*Aim of the exercise:* Using the data that follows, return exactly the lines from the one that contains "Product terms for clients" through the one that contains "emotion or feeling, and regardless o", ends included.

***** Records provided *****

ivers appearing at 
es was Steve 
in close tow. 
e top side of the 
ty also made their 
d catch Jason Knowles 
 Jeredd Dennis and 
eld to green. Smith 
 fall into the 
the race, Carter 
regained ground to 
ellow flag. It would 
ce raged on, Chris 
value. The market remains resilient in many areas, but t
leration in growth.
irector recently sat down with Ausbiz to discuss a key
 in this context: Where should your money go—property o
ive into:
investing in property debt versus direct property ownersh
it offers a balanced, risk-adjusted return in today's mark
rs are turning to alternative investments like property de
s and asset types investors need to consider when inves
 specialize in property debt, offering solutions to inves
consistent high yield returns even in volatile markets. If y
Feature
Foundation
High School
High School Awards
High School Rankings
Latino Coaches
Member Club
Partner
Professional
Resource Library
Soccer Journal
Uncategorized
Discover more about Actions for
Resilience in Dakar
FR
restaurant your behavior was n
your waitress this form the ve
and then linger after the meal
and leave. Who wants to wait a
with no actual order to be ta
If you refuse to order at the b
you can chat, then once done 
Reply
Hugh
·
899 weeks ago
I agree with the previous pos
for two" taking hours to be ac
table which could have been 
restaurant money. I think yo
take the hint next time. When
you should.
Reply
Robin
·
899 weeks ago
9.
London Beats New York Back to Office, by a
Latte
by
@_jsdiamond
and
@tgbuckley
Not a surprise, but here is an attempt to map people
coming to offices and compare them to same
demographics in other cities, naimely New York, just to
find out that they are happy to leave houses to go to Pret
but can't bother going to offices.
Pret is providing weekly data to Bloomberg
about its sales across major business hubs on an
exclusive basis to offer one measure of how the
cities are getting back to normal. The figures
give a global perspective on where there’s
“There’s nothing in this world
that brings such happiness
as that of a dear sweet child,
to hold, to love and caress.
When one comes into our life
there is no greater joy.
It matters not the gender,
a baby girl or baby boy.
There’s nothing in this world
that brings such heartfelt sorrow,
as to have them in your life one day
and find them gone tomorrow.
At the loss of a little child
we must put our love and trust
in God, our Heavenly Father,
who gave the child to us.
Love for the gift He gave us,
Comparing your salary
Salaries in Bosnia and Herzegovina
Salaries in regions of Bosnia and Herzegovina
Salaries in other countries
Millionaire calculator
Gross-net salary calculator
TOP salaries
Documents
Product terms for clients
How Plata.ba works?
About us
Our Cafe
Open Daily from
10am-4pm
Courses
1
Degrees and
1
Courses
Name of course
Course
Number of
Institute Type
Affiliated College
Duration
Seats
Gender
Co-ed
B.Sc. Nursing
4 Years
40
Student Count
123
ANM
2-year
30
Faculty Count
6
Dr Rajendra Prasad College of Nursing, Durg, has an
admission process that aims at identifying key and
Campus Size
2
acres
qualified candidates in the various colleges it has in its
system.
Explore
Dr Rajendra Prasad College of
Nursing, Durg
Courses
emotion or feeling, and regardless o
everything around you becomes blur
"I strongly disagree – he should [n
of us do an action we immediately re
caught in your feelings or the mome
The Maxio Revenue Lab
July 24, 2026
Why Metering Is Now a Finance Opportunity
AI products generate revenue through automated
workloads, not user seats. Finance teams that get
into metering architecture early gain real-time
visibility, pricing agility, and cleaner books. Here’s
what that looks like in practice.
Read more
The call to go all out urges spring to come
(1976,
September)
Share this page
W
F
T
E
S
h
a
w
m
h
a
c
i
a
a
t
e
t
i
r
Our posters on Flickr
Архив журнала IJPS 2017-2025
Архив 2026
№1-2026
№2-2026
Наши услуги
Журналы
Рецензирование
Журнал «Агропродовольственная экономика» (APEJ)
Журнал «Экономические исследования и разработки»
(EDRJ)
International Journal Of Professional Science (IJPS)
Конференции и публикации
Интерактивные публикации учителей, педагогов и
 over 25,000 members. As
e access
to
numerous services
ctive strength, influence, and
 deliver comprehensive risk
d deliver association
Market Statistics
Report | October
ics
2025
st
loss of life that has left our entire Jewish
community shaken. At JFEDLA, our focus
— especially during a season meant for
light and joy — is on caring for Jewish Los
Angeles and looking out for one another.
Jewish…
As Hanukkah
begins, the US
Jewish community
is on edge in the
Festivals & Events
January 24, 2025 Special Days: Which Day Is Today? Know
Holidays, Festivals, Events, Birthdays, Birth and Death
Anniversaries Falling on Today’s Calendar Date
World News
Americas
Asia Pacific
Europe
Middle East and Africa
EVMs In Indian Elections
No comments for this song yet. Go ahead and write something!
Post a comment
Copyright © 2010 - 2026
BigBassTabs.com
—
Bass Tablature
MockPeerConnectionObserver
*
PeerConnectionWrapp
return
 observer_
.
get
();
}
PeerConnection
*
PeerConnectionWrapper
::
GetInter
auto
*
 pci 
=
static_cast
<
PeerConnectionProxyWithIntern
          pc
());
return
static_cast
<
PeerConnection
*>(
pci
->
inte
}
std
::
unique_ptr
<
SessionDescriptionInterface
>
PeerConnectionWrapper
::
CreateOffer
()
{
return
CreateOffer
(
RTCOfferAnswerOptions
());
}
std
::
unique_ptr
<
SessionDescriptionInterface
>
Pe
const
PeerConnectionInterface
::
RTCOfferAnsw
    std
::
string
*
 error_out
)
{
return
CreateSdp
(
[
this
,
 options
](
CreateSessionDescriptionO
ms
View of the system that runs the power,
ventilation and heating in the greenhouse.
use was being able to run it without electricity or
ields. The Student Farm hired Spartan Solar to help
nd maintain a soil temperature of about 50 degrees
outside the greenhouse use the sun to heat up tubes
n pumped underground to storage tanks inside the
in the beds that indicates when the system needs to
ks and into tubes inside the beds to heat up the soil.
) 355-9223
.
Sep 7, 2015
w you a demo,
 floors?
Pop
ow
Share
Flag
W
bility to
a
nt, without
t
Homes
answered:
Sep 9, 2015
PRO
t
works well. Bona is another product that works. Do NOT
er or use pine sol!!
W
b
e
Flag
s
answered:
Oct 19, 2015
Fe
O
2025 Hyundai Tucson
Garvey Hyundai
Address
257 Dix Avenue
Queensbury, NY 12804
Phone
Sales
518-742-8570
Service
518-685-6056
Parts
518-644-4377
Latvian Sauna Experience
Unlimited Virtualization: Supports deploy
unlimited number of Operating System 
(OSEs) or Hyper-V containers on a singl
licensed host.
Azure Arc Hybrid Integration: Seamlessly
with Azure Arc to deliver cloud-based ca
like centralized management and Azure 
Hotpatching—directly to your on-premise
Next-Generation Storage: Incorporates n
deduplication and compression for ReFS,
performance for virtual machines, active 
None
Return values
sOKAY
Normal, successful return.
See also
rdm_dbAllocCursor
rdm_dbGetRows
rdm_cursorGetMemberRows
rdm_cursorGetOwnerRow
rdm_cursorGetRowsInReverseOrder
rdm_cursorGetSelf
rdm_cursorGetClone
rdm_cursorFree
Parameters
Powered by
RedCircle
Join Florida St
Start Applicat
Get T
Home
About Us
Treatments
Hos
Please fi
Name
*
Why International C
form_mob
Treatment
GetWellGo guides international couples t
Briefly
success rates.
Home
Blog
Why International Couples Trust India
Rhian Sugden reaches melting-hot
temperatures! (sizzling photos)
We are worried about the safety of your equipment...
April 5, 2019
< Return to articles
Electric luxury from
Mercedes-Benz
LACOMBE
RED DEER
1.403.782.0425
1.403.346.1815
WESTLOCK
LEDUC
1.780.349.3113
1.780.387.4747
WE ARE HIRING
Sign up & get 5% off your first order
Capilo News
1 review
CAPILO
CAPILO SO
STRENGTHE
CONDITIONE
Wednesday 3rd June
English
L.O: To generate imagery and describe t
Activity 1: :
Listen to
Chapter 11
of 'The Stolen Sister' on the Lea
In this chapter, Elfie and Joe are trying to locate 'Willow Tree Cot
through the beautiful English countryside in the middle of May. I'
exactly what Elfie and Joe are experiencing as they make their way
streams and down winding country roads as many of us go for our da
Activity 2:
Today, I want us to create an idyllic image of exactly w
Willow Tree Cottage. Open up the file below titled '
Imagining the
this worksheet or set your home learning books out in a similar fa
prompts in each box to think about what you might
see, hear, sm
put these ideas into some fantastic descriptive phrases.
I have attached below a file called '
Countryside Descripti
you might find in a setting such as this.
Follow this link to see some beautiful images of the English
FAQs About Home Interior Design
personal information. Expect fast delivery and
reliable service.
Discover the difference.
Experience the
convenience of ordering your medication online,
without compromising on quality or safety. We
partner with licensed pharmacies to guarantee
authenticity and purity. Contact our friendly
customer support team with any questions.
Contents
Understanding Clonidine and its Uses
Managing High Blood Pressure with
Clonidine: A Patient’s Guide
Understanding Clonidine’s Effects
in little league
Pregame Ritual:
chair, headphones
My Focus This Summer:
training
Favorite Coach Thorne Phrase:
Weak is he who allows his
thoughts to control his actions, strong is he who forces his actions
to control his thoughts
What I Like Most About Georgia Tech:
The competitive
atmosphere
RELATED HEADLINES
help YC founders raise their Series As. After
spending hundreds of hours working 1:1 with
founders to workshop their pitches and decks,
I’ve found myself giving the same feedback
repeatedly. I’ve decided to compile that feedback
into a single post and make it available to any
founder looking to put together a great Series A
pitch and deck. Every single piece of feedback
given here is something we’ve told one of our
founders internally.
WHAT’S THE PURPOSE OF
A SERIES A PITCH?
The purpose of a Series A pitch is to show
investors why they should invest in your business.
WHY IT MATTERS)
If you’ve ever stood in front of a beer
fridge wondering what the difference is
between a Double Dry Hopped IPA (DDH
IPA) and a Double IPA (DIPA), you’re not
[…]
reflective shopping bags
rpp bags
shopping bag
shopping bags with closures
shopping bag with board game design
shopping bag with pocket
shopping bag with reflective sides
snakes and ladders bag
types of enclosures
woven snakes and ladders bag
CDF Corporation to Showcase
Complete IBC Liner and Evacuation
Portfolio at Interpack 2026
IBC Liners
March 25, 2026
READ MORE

*****

*Finished task:*
Product terms for clients
How Plata.ba works?
About us
Our Cafe
Open Daily from
10am-4pm
Courses
1
Degrees and
1
Courses
Name of course
Course
Number of
Institute Type
Affiliated College
Duration
Seats
Gender
Co-ed
B.Sc. Nursing
4 Years
40
Student Count
123
ANM
2-year
30
Faculty Count
6
Dr Rajendra Prasad College of Nursing, Durg, has an
admission process that aims at identifying key and
Campus Size
2
acres
qualified candidates in the various colleges it has in its
system.
Explore
Dr Rajendra Prasad College of
Nursing, Durg
Courses
emotion or feeling, and regardless o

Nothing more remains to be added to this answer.